Since this is a family website, this Examiner won’t share his complete thoughts on shameless cash-grab sequels. Even well-intended, but entirely unneeded sequels are dangerous, threatening to tarnish what has come before. Only a proper viewing will let us know what to make of ‘Terminator: Genisys’.
In 2029, John Connor (Jason Clarke) is leading a huge attack against Skynet. Skynet sends a T-800 terminator back to 1984 to kill Connor’s mother (the first movie). To counter this, the resistances’ second in command, Kyle Reese (Jai Courtney) volunteers to go back in time and protect Sarah Connor.
Upon arrival, Kyle finds that Sarah (Emilia Clarke) doesn’t need any protection. She is quite adept at handling herself and already has a T-800 Terminator (Arnold Schwarzenegger) back to help. After dodging some dangers, the group plans to time travel to 1997, when Skynet becomes self-aware and truly dangerous. Of course, there is a very significant complication that threatens to rattle the resistance all the way to the core.
It was easy to go into this movie with low expectations. ‘Terminator: Salvation’ was not enjoyed by this Examiner at all. It was focused on faceless characters in a huge conflict, trying to expand the mythology of a story that works best when it is simple and intimate. This film splits the difference.
Nearly the entire first act is expository, time-hoppingly inclined and grim. Not the good kind of dark, gritty grim,but the PG-13 self-serious kind. Around 12 minutes in, after an interminable opening sequence that is all over the place, we finally meet the T-800, well, the 1984 version for a few seconds. All of the scenes where the resistance, is standing around talking about the present (2029) state of things is dull. It’s not until twenty minutes in that the plot is truly set in motion and we are ready to roll. Cutting 15-20 minutes from the runtime and being a tiny bit more liberal with the gore/violence would have brought us back to prime Terminator form.
The narrative gets a little muddy (though not impossible to follow) as we deal with past versions of characters and meeting future children/parents that are younger than the children and….time travel stuff. What made the first few films in this series enjoyable was largely the straightforward nature of the plot, the action/technology and the intrigue with the Terminator characters. When these movies try to delve too deeply into what Skynet is and how insidious it is, the actual plot suffers.
On the bright side, there is a good deal of action and this is structured a bit more like the first few films. We are back to having a familiar hero and a late-game twist keeps things interesting.

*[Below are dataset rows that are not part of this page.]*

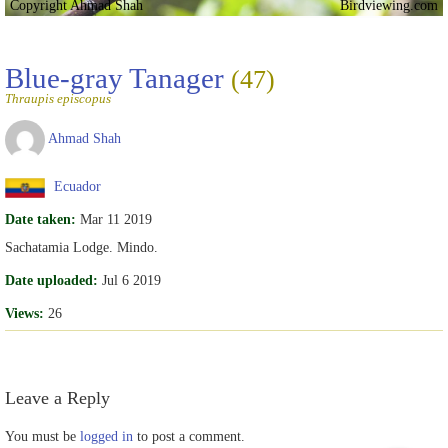
Copyright Ahmad Shah
Birdviewing.com
Blue-gray Tanager
(47)
Thraupis episcopus
Ahmad Shah
Ecuador
Date taken:
Mar 11 2019
Sachatamia Lodge. Mindo.
Date uploaded:
Jul 6 2019
Views:
26
Leave a Reply
You must be
logged in
to post a comment.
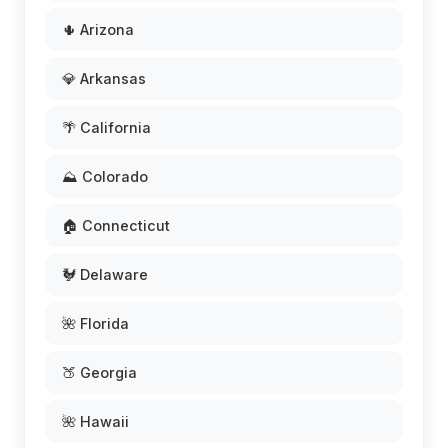
🌵 Arizona
💎 Arkansas
🌴 California
⛰️ Colorado
🏠 Connecticut
🐓 Delaware
🌺 Florida
🍑 Georgia
🌺 Hawaii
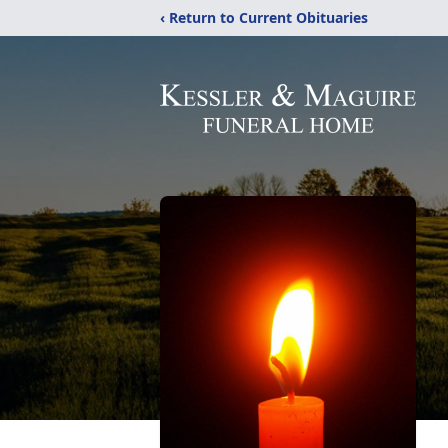
‹ Return to Current Obituaries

Courtney has an incredibly dull character to play, even though he is supposed to be the protagonist. Clarke fares much better though she does vacillate wildly between being tough as nails and dependent on help. When J.K. Simmons arrives on the scene, he adds a level of fun to the events in a slightly surprising role. Too bad he doesn’t really have much to do. Jason Clarke certainly has a lot to do. As you would hope, the star here is Schwarzenegger who, even as a monotone, emotionless T-800 manages to have more personality than almost everyone else on screen.
For all of its flaws, ‘Terminator: Genysis’ is a vast improvement upon ‘Terminator: Salvation’. This would be a logical way to end the series, but if there have to be more, if this level of quality can be expected, it’s not the end of the world.